Adrian Brown, CIO, Canal Insurance Before Adrian Brown took over as CIO at Greenville, S.C.-based Canal Insurance (more than $1 billion in assets), the IT staff at the commercial trucking insurer was focused on maintaining legacy mainframe applications.

Adrian Brown, CIO, Canal Insurance Before Adrian Brown took over as CIO at Greenville, S.C.-based Canal Insurance (more than $1 billion in assets), the IT staff at the commercial trucking insurer was focused on maintaining legacy mainframe applications. Two and a half years later, Brown has transformed the IT department into an agile development shop that is well versed in technologies such as Microsoft .NET, Java and XML, and that enables the carrier to implement new applications rapidly while still leveraging its existing mainframe architecture.

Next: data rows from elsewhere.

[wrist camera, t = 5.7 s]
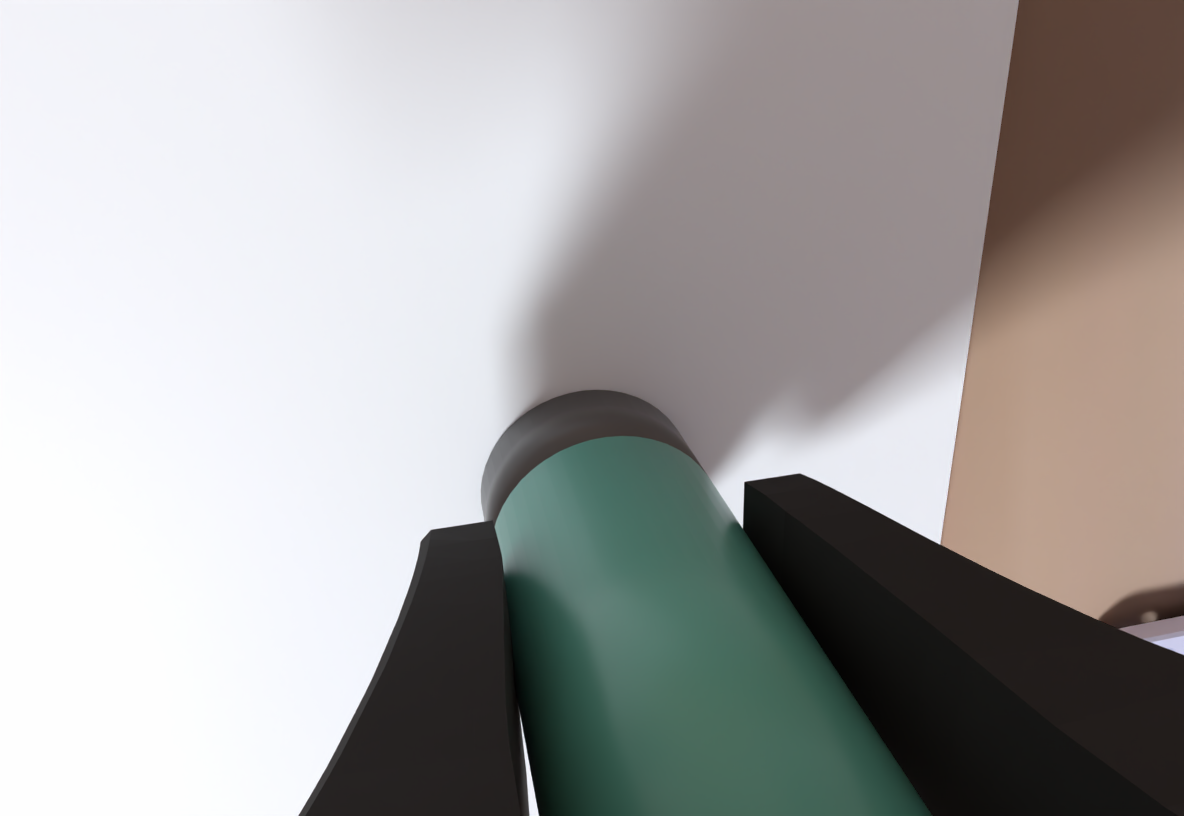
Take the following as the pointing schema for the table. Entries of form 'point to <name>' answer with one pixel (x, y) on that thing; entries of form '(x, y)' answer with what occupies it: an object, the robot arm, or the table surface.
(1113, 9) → the table surface
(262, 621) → the notepad
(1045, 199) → the table surface
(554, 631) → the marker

I&T: How do specific requirements for the commercial trucking industry affect the way Canal approaches its technology initiatives?

Brown: The trucking industry is very highly regulated, and security is even more of a concern post-9/11. Crossing state lines requires up-to-date documentation. We use technology to get information to our customers quickly and continually look to make the process even faster. If we didn't do what we do well, trucks all over the country would literally stop running.

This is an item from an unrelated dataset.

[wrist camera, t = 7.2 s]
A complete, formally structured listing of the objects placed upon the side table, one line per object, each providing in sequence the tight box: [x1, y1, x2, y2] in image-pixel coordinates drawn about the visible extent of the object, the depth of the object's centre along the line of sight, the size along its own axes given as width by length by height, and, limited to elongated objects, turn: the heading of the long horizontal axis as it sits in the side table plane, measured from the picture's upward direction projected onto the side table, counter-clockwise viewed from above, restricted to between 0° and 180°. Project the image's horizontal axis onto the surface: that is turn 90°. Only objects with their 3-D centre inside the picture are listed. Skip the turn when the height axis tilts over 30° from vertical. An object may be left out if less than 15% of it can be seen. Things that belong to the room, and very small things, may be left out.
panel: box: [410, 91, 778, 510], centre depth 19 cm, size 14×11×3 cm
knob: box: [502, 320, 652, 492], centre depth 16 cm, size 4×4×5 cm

I&T: What are some of the major technology initiatives you've spearheaded since joining Canal?

Brown: Not counting some internal systems - such as an agent portal and a policy confirmation system that we've developed using XML - we've implemented a claims system from Guidewire Software (San Mateo, Calif.), a document management system from ImageRight (Conyers, Ga.) and financials using SAP (Walldorf, Germany). We've done all this with a staff of 26 IT professionals - that includes mainframe and network staff as well as a technical help desk.

I&T: With so many projects and a small staff, how do you avoid burnout and keep your staff motivated?

Brown: The IT staff is proud of what they've accomplished. They are not just programmers, but business people as well. Our people specialize in particular business areas, such as underwriting or claims, and they attend meetings with users where they hammer out requirements. We have strong user departments and functional vice presidents, and there is a lot of back and forth among IT and the users. My staffers know that they are part of the business and bring value.

We also are really big into education. When I came here two and a half years ago, the company was not spending money on education. We've turned that around. We're training staff in Microsoft (Redmond, Wash.) .NET and other technologies, as well as helping some of our staff members get bachelor's and master's degrees.

I&T: Does your staff attend many conferences to keep up with these new technologies?

Brown: We don't go to a lot of conferences, but we do try to attend a few that are really educational. We'll also bring in talented gurus from vendors such as Microsoft to train our staff and keep us updated about new technologies we should be watching. While we don't want the negative business association with being bleeding edge, it is good to get technology people to give you a heads-up on new technologies.